Standing took effort. Walking took more. Fully clothed seemed as good a way to sleep as any. And the bed was just as Po had promised.

Jake watched in silence as Po headed for the doorway and leaned with his back to the frame, presumably watching Luke’s progress down the hallway before turning worried eyes to Jake. ‘I can stay up tonight,’ said the boy. ‘I can watch out for him.’

‘We both will,’ said Jake.

Luke slept hard and dreamless and woke late the following morning. He showered and shaved and instantly felt a million times better. Po and Jake were nowhere about so he headed out the back door and across the road to the noodle bar for breakfast—a huge serve of stir-fried beef that satisfied his hunger, and a scalding-hot coffee laced with condensed milk to temper his thirst. By the time he strode back through the front door of the dojo, he felt almost human.

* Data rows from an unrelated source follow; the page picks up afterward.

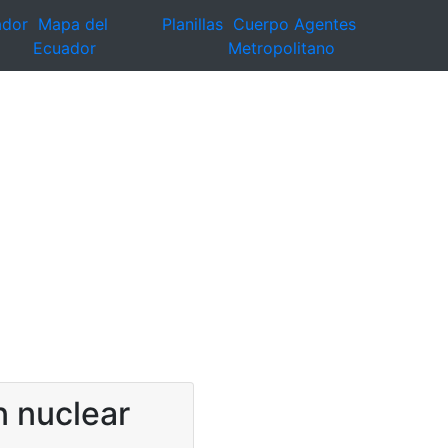
ador
Mapa del
Planillas
Cuerpo Agentes
Ecuador
Metropolitano
n nuclear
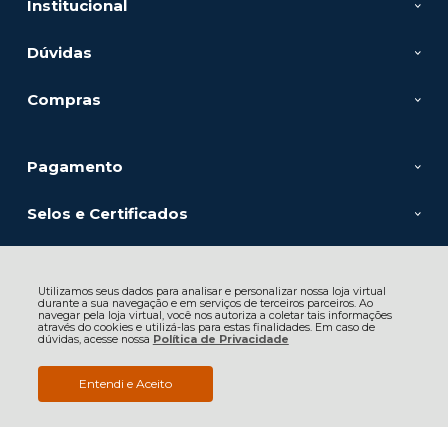
Institucional
Dúvidas
Compras
Pagamento
Selos e Certificados
Utilizamos seus dados para analisar e personalizar nossa loja virtual
durante a sua navegação e em serviços de terceiros parceiros. Ao
navegar pela loja virtual, você nos autoriza a coletar tais informações
FELAP MAQUINAS E EQUIPAMENTOS LTDA, Av. Alcântara Machado -
através do cookies e utilizá-las para estas finalidades. Em caso de
dúvidas, acesse nossa
190 - Mooca - 03102-901 - São Paulo - SP
Política de Privacidade
CNPJ: 60.886.447/0001-31 | © Todos os direitos reservados - Felap
Máquinas e Equipamentos - 2026
Entendi e Aceito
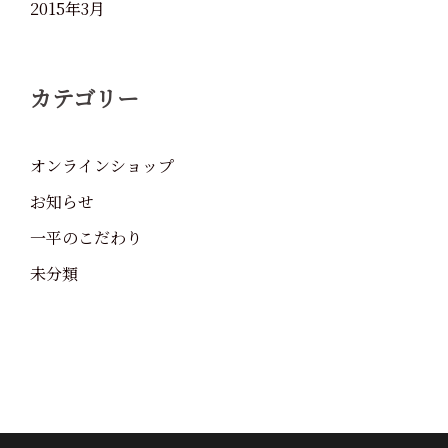
2015年3月
カテゴリー
オンラインショップ
お知らせ
一平のこだわり
未分類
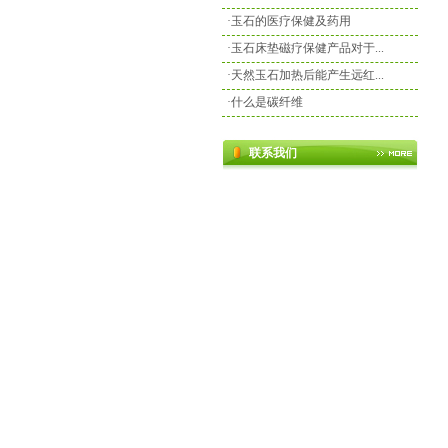
·
玉石的医疗保健及药用
·
玉石床垫磁疗保健产品对于...
·
天然玉石加热后能产生远红...
·
什么是碳纤维
联系我们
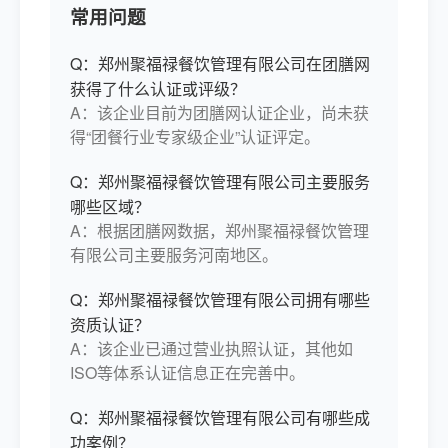
常用问题
Q：郑州聚福禄餐饮管理有限公司在团膳网
获得了什么认证或评级？
A：该企业目前为团膳网认证企业，尚未获
得“团餐行业专家级企业”认证评定。
Q：郑州聚福禄餐饮管理有限公司主要服务
哪些区域？
A：根据团膳网数据，郑州聚福禄餐饮管理
有限公司主要服务河南地区。
Q：郑州聚福禄餐饮管理有限公司拥有哪些
资质认证？
A：该企业已通过营业执照认证，其他如
ISO等体系认证信息正在完善中。
Q：郑州聚福禄餐饮管理有限公司有哪些成
功案例？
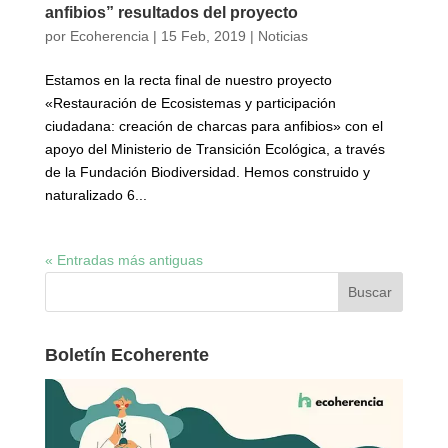
anfibios” resultados del proyecto
por
Ecoherencia
|
15 Feb, 2019
|
Noticias
Estamos en la recta final de nuestro proyecto
«Restauración de Ecosistemas y participación
ciudadana: creación de charcas para anfibios» con el
apoyo del Ministerio de Transición Ecológica, a través
de la Fundación Biodiversidad. Hemos construido y
naturalizado 6...
« Entradas más antiguas
Boletín Ecoherente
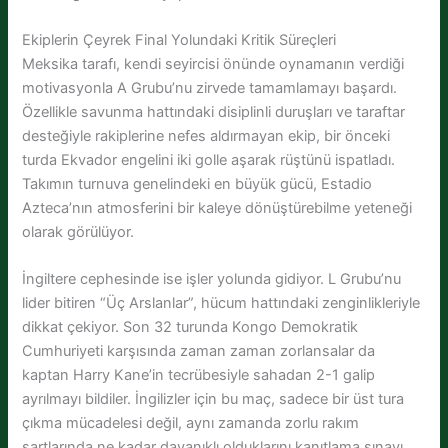
Ekiplerin Çeyrek Final Yolundaki Kritik Süreçleri
Meksika tarafı, kendi seyircisi önünde oynamanın verdiği
motivasyonla A Grubu’nu zirvede tamamlamayı başardı.
Özellikle savunma hattındaki disiplinli duruşları ve taraftar
desteğiyle rakiplerine nefes aldırmayan ekip, bir önceki
turda Ekvador engelini iki golle aşarak rüştünü ispatladı.
Takımın turnuva genelindeki en büyük gücü, Estadio
Azteca’nın atmosferini bir kaleye dönüştürebilme yeteneği
olarak görülüyor.
İngiltere cephesinde ise işler yolunda gidiyor. L Grubu’nu
lider bitiren “Üç Arslanlar”, hücum hattındaki zenginlikleriyle
dikkat çekiyor. Son 32 turunda Kongo Demokratik
Cumhuriyeti karşısında zaman zaman zorlansalar da
kaptan Harry Kane’in tecrübesiyle sahadan 2-1 galip
ayrılmayı bildiler. İngilizler için bu maç, sadece bir üst tura
çıkma mücadelesi değil, aynı zamanda zorlu rakım
şartlarında ne kadar dayanıklı olduklarını kanıtlama sınavı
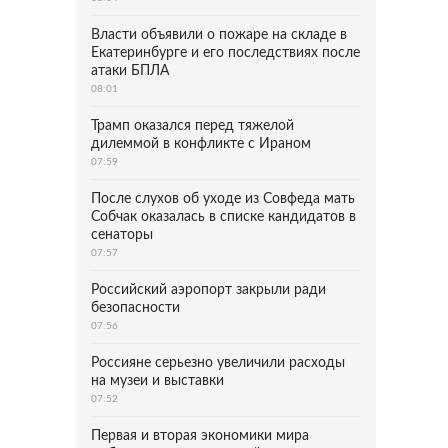
Власти объявили о пожаре на складе в
Екатеринбурге и его последствиях после
атаки БПЛА
08:01
Трамп оказался перед тяжелой
дилеммой в конфликте с Ираном
07:59
После слухов об уходе из Совфеда мать
Собчак оказалась в списке кандидатов в
сенаторы
07:57
Российский аэропорт закрыли ради
безопасности
07:56
Россияне серьезно увеличили расходы
на музеи и выставки
07:52
Первая и вторая экономики мира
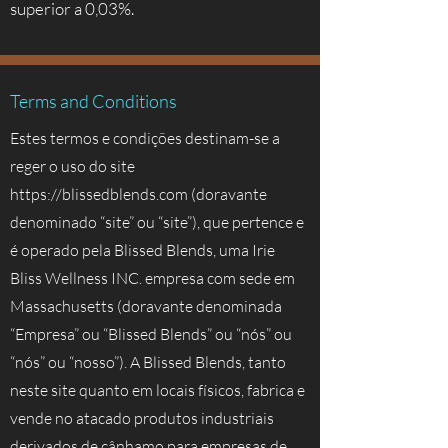
superior a 0,03%.
Terms and Conditions
Estes termos e condições destinam-se a
reger o uso do site
https://blissedblends.com
(doravante
denominado “site” ou “site”), que pertence e
é operado pela Blissed Blends, uma Irie
Bliss Wellness INC. empresa com sede em
Massachusetts (doravante denominada
“Empresa” ou “Blissed Blends” ou “nós” ou
“nós” ou “nosso”). A Blissed Blends, tanto
neste site quanto em locais físicos, fabrica e
vende no atacado produtos industriais
derivados de cânhamo para empresas de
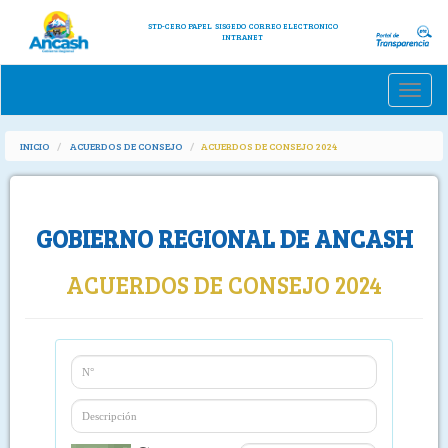
STD-CERO PAPEL
SISGEDO
CORREO ELECTRONICO
INTRANET
Toggle
naviga
INICIO
ACUERDOS DE CONSEJO
ACUERDOS DE CONSEJO 2024
GOBIERNO REGIONAL DE ANCASH
ACUERDOS DE CONSEJO 2024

A class was in progress—Jake heading it and Po a student in it. The kid saw him come in; the kid saw everything. Luke shot him a quick smile and indicated with his head that Po should turn his attention back to the sensei. It was close to ten a.m. Plenty of time for Madeline to have made it to work and settled into the rhythm of her day.

He’d tried calling her from Lahore but he hadn’t got through. After that he hadn’t been able to call her at all.

The phone call he’d never made and should have made had taken on gigantic proportions. The phone call he was about to make weighed no less heavily on his mind but it was past time he made it.